SANDPOINT, Idaho — Sofia Montalbano attends school in Oregon. While visiting the Inland Northwest, she decided to go to Schweitzer for the first time. That day ended early after a coyote attacked her, and now wildlife authorities are asking others to stay vigilant while skiing on the mountain.
Montalbano says she's been skiing all her life.
"It's fun," Montalbano said. "Something I grew up with."
But, one run at Schweitzer Ski Resort scarred her in ways she never thought were possible.
"So, it (the coyote) appears behind me," Montalbano said. "And so I start trying to go straight down to the cat track as quick as I can. And it bites my leg, and then I turn around to hit it with my ski pole. And then I accidentally go into a tree well. So, then the coyote then starts going crazy on my wrist. Then I'm trying to wrestle it off of me, and also while trying to call for help."
Montalbano was separated from her group and fought the coyote off until help arrived.
"We managed to get it away, but it kept doubling back and trying to get us, which is crazy," Montalbano said. "And then I managed to unclip from my skis and climb out of the tree well, and then we kind of trudge through the snow all while trying to hit away with our poles because it kept trying to come back at us."
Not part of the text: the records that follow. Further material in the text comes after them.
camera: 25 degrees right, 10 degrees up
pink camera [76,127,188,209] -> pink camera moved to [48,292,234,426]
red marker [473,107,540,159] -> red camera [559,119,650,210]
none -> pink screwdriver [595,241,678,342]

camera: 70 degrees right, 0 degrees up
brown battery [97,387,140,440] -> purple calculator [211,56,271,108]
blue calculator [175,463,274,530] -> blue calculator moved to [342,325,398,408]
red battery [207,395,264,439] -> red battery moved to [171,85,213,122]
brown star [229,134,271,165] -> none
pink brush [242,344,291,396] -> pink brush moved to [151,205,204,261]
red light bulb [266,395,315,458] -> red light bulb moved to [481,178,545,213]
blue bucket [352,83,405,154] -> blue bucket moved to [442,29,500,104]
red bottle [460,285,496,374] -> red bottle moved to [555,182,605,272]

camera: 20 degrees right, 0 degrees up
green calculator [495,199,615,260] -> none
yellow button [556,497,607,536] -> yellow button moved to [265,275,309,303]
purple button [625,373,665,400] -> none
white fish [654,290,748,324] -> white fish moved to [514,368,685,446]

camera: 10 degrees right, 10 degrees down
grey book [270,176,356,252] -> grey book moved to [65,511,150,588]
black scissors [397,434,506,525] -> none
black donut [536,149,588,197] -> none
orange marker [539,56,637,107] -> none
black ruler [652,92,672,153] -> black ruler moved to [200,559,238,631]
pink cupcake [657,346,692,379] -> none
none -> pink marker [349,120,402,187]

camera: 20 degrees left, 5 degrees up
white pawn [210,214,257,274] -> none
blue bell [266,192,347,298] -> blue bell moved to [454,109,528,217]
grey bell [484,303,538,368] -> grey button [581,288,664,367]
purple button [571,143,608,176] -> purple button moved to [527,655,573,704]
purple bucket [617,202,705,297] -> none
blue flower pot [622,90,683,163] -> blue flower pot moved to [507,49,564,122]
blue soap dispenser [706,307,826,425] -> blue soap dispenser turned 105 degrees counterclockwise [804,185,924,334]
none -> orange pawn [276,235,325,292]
Following the attack, she received tetanus, rabies and antibody shots.
"I lost count after 40," Montalbano said.
A Schweitzer spokesperson says wildlife is part of the mountain's environment, but it's always important to keep your distance.
"Sometimes, these animals become habituated because people are feeding them," Schweitzer Communications Manager Taylor Prather said. "So, we really want to avoid those types of interactions and letting our wildlife here stay wild."
"I mean, when you're out on a mountain like that, you're in coyote habitat," Montalbano said. "I mean, stuff like this, it can happen anywhere if you're out in the wild, the wilderness."
Despite the scary situation, she says a few scratches aren't enough to keep her from doing what she loves.
"I've already gone skiing again," Montalbano said. "I'm never going to not love skiing."
But now, she says she'll ski with a bit more awareness of what's in front of her and behind her.
Idaho Fish & Game maintain coyote attacks are rare and say they have killed the Coyote that attacked Montalbano. That animal is being kept for testing while the state agency works to capture others in the area.